The Obama campaign released a seven-minute long web video on Monday highlighting the president’s first term accomplishments, contrasting them with the challenges he inherited from the prior administration.
The video teases a new campaign slogan: "Forward," and while it doesn’t mention Obama’s likely Republican opponent, Mitt Romney, it blames GOP policies for the still sluggish economy.
The ad begins by focusing on events from January 2008 on, sketching a downward trending timeline detailing mounting job losses, the foreclosure crisis, the stock market plunge, and the Lehman Brothers bankruptcy, with pictures of former President George W. Bush transposed beneath.
The ad then transitions to Obama’s inauguration day in January 2009, looking to draw a clear distinction between the timeline of events that occurred before the president took office.“On the day Barack Obama took office, America had already lost 4.4 million jobs in economic disaster, the worst in a generation,” the narrator says.
The ad then ticks off the president’s accomplishments, from passing the stimulus, the auto bailout, increased manufacturing jobs, credit card industry and Wall Street reform, the repeal of “Don’t Ask Don’t Tell,” ending the war in Iraq and the killing of Osama bin Laden.
The ad reiterates the Obama campaign’s argument that Romney would re-institute the policies of the Bush administration, undoing Obama's accomplishments on the economy.
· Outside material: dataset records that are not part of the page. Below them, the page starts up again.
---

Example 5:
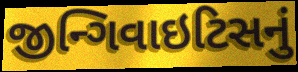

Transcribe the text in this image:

જીન્ગિવાઇટિસનું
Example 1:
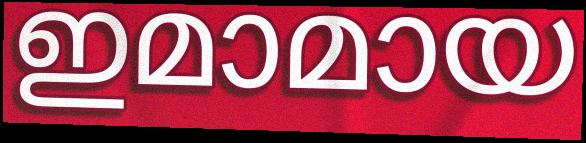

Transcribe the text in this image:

ഇമാമായ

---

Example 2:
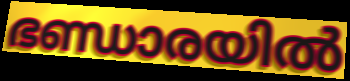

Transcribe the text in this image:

ഭണ്ഡാരയിൽ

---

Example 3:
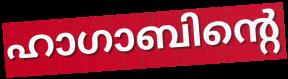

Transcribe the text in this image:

ഹാഗാബിന്റെ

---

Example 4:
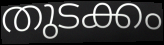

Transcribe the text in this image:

തുടക്കം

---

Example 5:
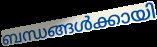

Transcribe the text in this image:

ബന്ധങ്ങൾക്കായി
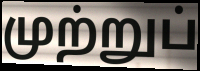
முற்றுப்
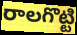
రాలగొట్టి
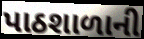
પાઠશાળાની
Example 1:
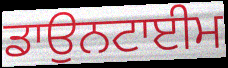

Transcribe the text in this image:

ਡਾਉਨਟਾਈਮ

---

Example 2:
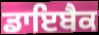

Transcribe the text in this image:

ਡਾਇਬੈਕ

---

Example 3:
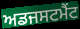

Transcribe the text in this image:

ਅਡਜਸਟਮੈਂਟ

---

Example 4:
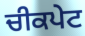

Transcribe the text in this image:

ਚੀਕਪੇਟ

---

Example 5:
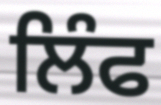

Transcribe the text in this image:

ਲਿੰਫ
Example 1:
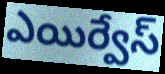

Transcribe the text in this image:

ఎయిర్వేస్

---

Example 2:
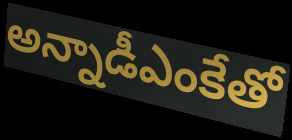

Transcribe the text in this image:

అన్నాడీఎంకేతో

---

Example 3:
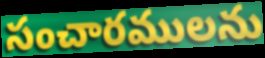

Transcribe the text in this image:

సంచారములను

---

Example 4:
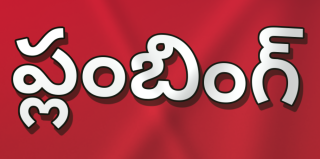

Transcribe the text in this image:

ప్లంబింగ్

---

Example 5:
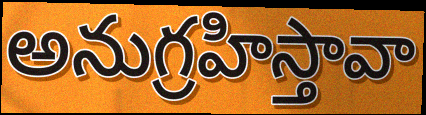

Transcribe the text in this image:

అనుగ్రహిస్తావా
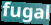
fugal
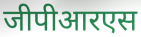
जीपीआरएस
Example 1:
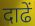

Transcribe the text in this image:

दाढें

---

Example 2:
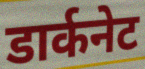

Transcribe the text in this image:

डार्कनेट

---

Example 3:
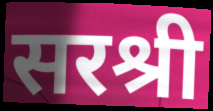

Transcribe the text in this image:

सरश्री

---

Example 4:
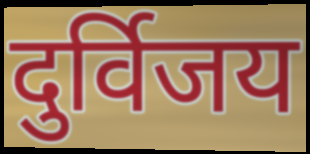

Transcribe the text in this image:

दुर्विजय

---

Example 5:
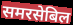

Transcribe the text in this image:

समरसेबिल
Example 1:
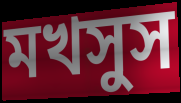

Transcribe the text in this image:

মখসুস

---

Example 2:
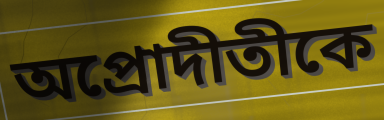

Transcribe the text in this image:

অপ্রোদীতীকে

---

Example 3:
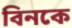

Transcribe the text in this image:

বিনকে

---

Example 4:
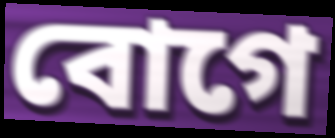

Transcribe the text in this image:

বোগে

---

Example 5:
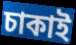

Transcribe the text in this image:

চাকাই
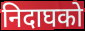
निदाघको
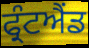
ਫ੍ਰੰਟਐਂਡ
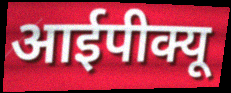
आईपीक्यू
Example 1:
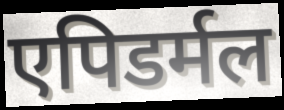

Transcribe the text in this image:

एपिडर्मल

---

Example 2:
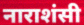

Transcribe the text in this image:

नाराशंसी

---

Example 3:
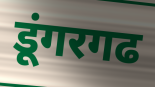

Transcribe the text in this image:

डूंगरगढ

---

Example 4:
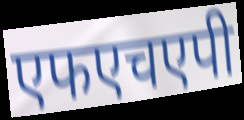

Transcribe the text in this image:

एफएचएपी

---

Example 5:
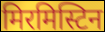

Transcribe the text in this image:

मिरमिस्टिन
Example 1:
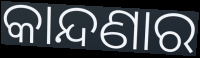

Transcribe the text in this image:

କାନ୍ଦଣାର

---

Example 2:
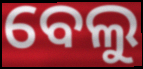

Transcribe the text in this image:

ବେଲୁ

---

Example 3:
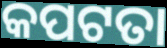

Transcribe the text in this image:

କପଟତା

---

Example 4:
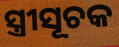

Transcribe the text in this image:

ସ୍ତ୍ରୀସୂଚକ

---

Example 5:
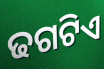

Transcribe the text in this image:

ଢଗଟିଏ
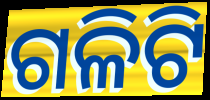
ଗଳିଟି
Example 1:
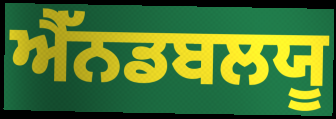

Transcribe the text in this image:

ਐੱਨਡਬਲਯੂ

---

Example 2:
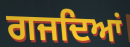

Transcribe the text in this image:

ਗਜਦਿਆਂ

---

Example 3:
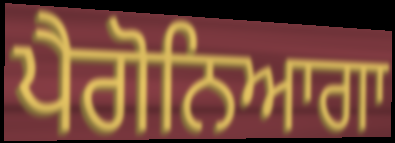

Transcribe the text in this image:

ਪੈਗੋਨਿਆਗਾ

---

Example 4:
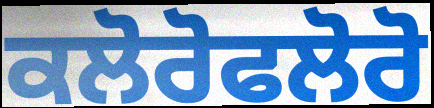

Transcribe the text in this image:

ਕਲੋਰੋਫਲੋਰੋ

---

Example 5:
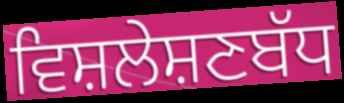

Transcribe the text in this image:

ਵਿਸ਼ਲੇਸ਼ਣਬੱਧ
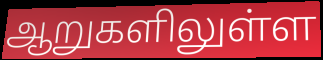
ஆறுகளிலுள்ள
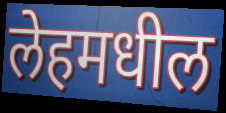
लेहमधील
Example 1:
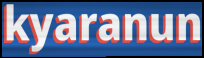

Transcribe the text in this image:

kyaranun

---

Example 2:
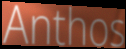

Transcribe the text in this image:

Anthos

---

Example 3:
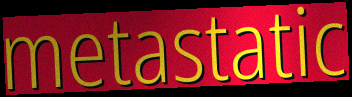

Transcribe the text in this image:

metastatic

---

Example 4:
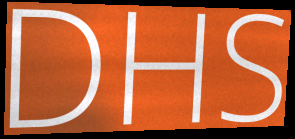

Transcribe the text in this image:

DHS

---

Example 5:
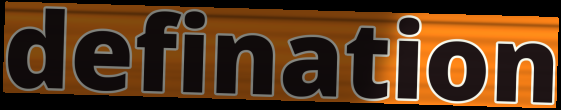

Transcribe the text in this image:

defination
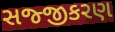
સજ્જીકરણ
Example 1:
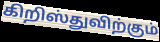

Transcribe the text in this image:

கிறிஸ்துவிற்கும்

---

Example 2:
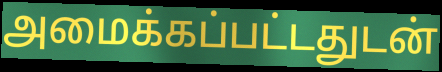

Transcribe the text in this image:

அமைக்கப்பட்டதுடன்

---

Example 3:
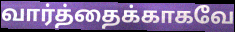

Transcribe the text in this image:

வார்த்தைக்காகவே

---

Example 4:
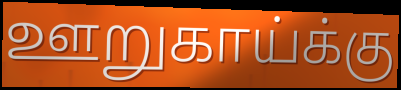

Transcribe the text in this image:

ஊறுகாய்க்கு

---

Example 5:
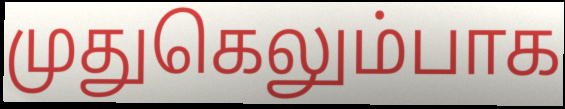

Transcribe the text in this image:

முதுகெலும்பாக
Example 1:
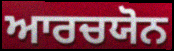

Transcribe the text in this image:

ਆਰਚਯੋਨ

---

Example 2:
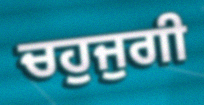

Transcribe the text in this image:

ਚਹੁਜੁਗੀ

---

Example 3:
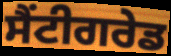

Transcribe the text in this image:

ਸੈਂਟੀਗਰੇਡ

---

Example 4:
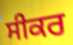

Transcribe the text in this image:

ਸੀਕਰ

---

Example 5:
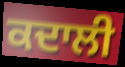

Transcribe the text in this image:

ਕਦਾਲੀ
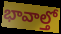
భావాల్తో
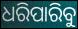
ଧରିପାରିବୁ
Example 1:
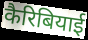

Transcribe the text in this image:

कैरिबियाई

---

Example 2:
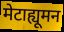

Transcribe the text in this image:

मेटाह्यूमन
“He's got an opponent who basically wants to do what they did before, on steroids, which will get you the same consequences you got before, on steroids," President Bill Clinton said at a joint fundraiser with Obama in Virginia on Sunday.
Former White House press secretary Robert Gibbs also hammered the point on NBC’s “Meet the Press” Sunday.
“I think sometimes you listen to the Romney campaign, and they do think a lot of people in this country are stupid. … Their message is, 'You didn't clean up our mess fast enough.' Okay?” Gibbs said. “As I said, we've had 11 consecutive months of positive economic growth, 25 consecutive months of positive private sector job growth.”
The ad also doesn’t shy away from Obama’s more controversial accomplishments of healthcare reform, including the birth control mandate, and green energy policies.
“But instead of working together to lift America up, Republicans were waging a campaign to tear the president down,” the narrator continues, over pictures of conservative media personalities like Rush Limbaugh, Glenn Beck and Sean Hannity.
The ad then turns to paint Republicans in Congress as obstructionist, intercutting shots of House Speaker John Boehner (R-Ohio), Senate Minority Leader Mitch McConnell (R-Ky.), and House Majority Leader Eric Cantor (R-Va.) saying “no.”
The video plays McConnell’s line that has been used consistently by Democrats who say Republicans are putting politics ahead of legislating.
“Our top political priority over the next two years should be to deny President Obama a second term,” McConnell said.
The new Obama ad comes ahead of his 2012 campaign launch with official rallies Saturday May 5 in Ohio and Virginia.